■ STUDY TEXT:
■ ■ ■ ■ ■

Land grabbing and coffee: The Kaweri case and how dispossession happens within the law

Land grabbing and coffee: The Kaweri case and how dispossession happens within the law

By Saskia Chapman Gibbs, ,

Land grabbing is a central feature of the industrialised production of agricultural commodities, and coffee is no exception. Large-scale land acquisition by private corporations rarely involves genuinely unused land. Instead, these acquisitions most often affect land already under use: smallholder farms, customary pastures, and fertile or densely populated areas that support local livelihoods and local food systems.

In August 2001, four villages in Mubende District, Uganda, disappeared almost overnight.

Kitemba, Luwunga, Kijunga and Kiryamakobe sat on just over 2,500 hectares of land where families had farmed for years. They grew food, kept livestock, and produced coffee at small scale. That land was reclassified as an investment site following negotiations between the Ugandan government and the German multinational Neumann Kaffee Gruppe for the establishment of a large coffee plantation. With the support of local authorities, the Ugandan army carried out violent evictions. Homes were burned, crops and livestock were destroyed, and around 4,000 people were forced to leave the land.

The lease agreement required the land to be uninhabited and included provisions for compensation. In reality, most displaced families received nothing. After the eviction, the land was leased to Kaweri Coffee Plantation Ltd., a wholly owned subsidiary of Neumann Kaffee Gruppe, and the plantation was established on cleared land.

In the years that followed, more than 2,000 displaced residents pursued legal action against the Ugandan government and the plantation company. When domestic proceedings failed, a formal complaint was lodged in Germany under the OECD Guidelines for Multinational Enterprises. In 2013, the High Court in Kampala ruled that compensation was owed and sharply criticised the investor for its disregard of human rights. Appeals followed, and the provision of justice was delayed.

Academic research on the Kaweri case shows that the dispossession was made possible not by the absence of legal protections, but by their contradiction. Uganda’s constitution formally recognises customary land tenure, even where land is not formally titled. At the same time, development policy grants the state broad authority to acquire land in the “public interest” and lease it to foreign investors. What constitutes public interest is not clearly defined, creating space for displacement to occur within the law.

■ ■ ■ ■ ■

■ DATASET SECTION:

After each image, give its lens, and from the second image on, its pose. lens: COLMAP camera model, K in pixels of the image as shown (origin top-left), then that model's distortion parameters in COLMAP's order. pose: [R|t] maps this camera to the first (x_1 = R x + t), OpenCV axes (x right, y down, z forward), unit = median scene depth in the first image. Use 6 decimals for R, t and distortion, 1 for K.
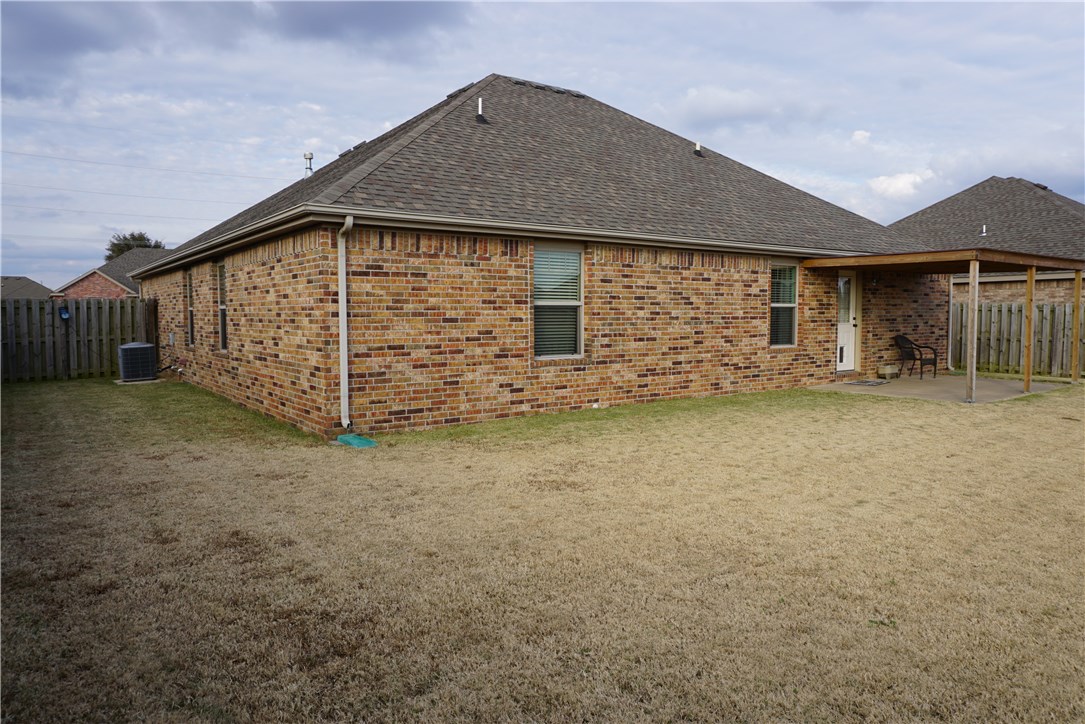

■ ■ ■ ■ ■

■ TASK REQUIREMENTS: Can you continue the article on land grabbing and the Kaweri coffee case from where it stops? This material has no connection to the article on the Kaweri coffee plantation case.

■ WRITTEN ANSWER:
This has been described as accumulation by ambiguity. Land is transferred not only through overtly illegal acts, but through overlapping and unclear legal frameworks that privilege formalised land tenure and investment goals over customary use. The result is land acquisition that is legally defensible while producing severe social and economic harm.

The Kaweri plantation was also supported by international development institutions, including German development agencies and the African Development Bank. The European Parliament has since noted that Germany failed to assess the human rights impacts of the project before providing financial support and did not ensure that affected communities had access to effective remedies. This places responsibility not only with corporations and states, but with the development architecture that enables large-scale commercial coffee projects to proceed.

These dynamics are most visible in commercial coffee production, where scale, export orientation, and consistency are prioritised. In this context, land becomes a strategic asset, and control over land becomes a central expression of power in the coffee system. Decisions about land use are made far from the communities who depend on it, while the consequences are local, permanent, and difficult to reverse.

What the academic work makes clear is that land acquisition is not a side effect of commercial coffee production, but one of its organising mechanisms. The ability to reclassify land, to define public interest, and to delay remedy when harm occurs is a form of power embedded in commercial coffee systems. Ignoring land means ignoring where that power is most clearly expressed, and where its impacts are most difficult to reverse.